*** Begin section ***

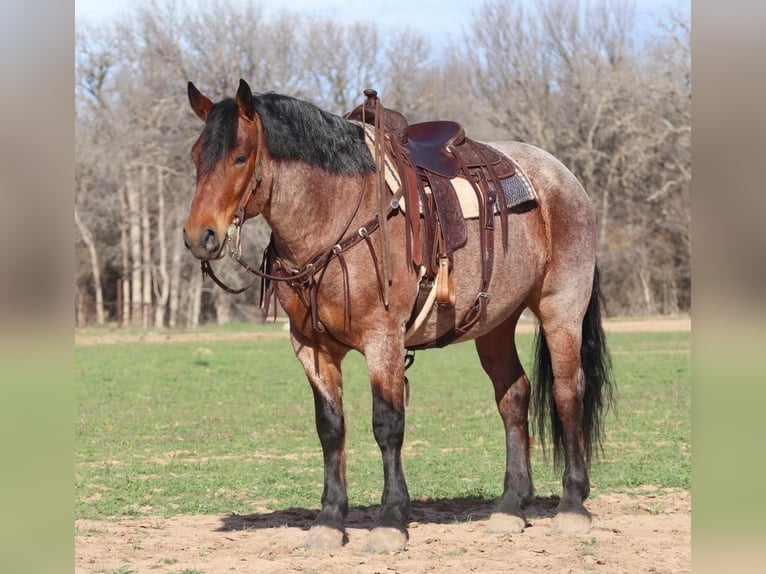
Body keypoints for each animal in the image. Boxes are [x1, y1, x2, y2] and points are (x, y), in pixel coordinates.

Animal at [183, 79, 616, 552]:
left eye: (240, 157)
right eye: (196, 155)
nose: (199, 236)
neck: (334, 213)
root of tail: (565, 178)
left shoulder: (383, 339)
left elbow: (387, 425)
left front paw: (390, 519)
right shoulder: (311, 346)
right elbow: (330, 427)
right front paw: (329, 520)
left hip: (561, 311)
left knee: (567, 392)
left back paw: (572, 505)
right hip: (495, 323)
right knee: (514, 396)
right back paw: (510, 506)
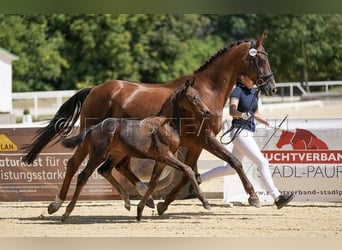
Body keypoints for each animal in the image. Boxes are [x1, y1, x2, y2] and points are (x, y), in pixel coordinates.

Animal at [60, 78, 212, 221]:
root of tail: (95, 127)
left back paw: (127, 202)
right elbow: (188, 169)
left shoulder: (161, 160)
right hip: (98, 155)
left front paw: (140, 210)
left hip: (117, 154)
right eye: (193, 97)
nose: (207, 111)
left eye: (199, 95)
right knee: (82, 175)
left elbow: (153, 183)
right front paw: (205, 202)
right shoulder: (166, 155)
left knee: (104, 170)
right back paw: (65, 212)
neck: (166, 124)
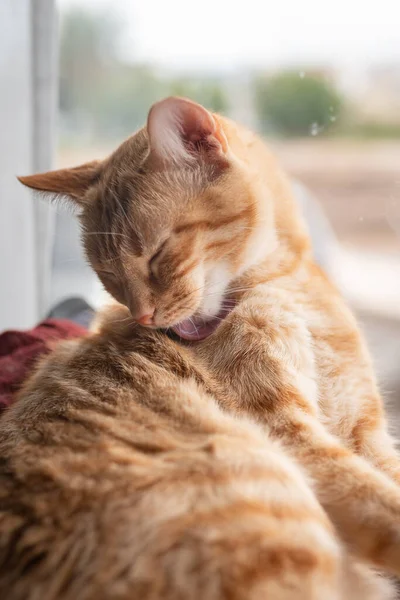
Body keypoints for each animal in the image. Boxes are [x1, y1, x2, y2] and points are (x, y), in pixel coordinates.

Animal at [11, 96, 400, 596]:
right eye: (109, 276)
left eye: (157, 256)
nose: (143, 316)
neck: (286, 285)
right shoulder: (294, 437)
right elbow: (377, 500)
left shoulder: (367, 433)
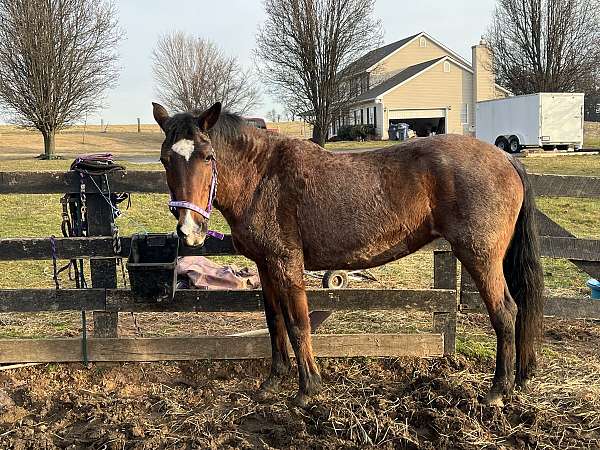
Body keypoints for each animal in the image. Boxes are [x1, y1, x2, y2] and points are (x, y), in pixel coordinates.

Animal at [151, 102, 544, 408]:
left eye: (207, 156)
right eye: (165, 159)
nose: (189, 229)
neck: (263, 177)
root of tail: (506, 158)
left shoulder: (286, 264)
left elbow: (298, 323)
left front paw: (307, 389)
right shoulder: (265, 266)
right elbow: (275, 322)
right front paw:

*** End section ***

▶ **Task details**
Starting where a line contains "left knee: (567, 392)" and finishing at the last line above, set down every line exactly as it reads, with no pictures.

▶ **Output for this exercise**
left knee: (567, 392)
left back paw: (572, 505)
right hip: (495, 323)
right knee: (514, 396)
right back paw: (510, 506)
Body keypoints for each animal in the image. Boxes are [x1, y1, x2, y2] and points are (x, y), in pixel coordinates.

Animal at [60, 78, 212, 221]:
root of tail: (95, 127)
left back paw: (127, 202)
right elbow: (188, 169)
left shoulder: (161, 160)
right hip: (98, 155)
left front paw: (140, 210)
left hip: (117, 154)
right eye: (193, 97)
nose: (207, 111)
left eye: (199, 95)
right knee: (82, 175)
left elbow: (153, 183)
right front paw: (205, 202)
right shoulder: (166, 155)
left knee: (104, 170)
right back paw: (65, 212)
neck: (166, 124)
Body keypoints for each animal in the image. Boxes are [x1, y1, x2, y2] and points are (x, y), in pixel coordinates.

Animal at [11, 96, 400, 596]:
right eye: (109, 276)
left eye: (157, 256)
nose: (143, 316)
neck: (286, 285)
right shoulder: (294, 437)
right elbow: (377, 500)
left shoulder: (367, 433)
Body keypoints for each animal in the image. Boxes are [x1, y1, x2, y2] and points are (x, y), in pixel coordinates.

Animal at [151, 102, 544, 408]:
left eye: (207, 156)
right eye: (165, 159)
nose: (189, 229)
neck: (263, 177)
root of tail: (506, 158)
left shoulder: (286, 264)
left elbow: (298, 323)
left front paw: (307, 389)
right shoulder: (265, 266)
right elbow: (275, 322)
right front paw:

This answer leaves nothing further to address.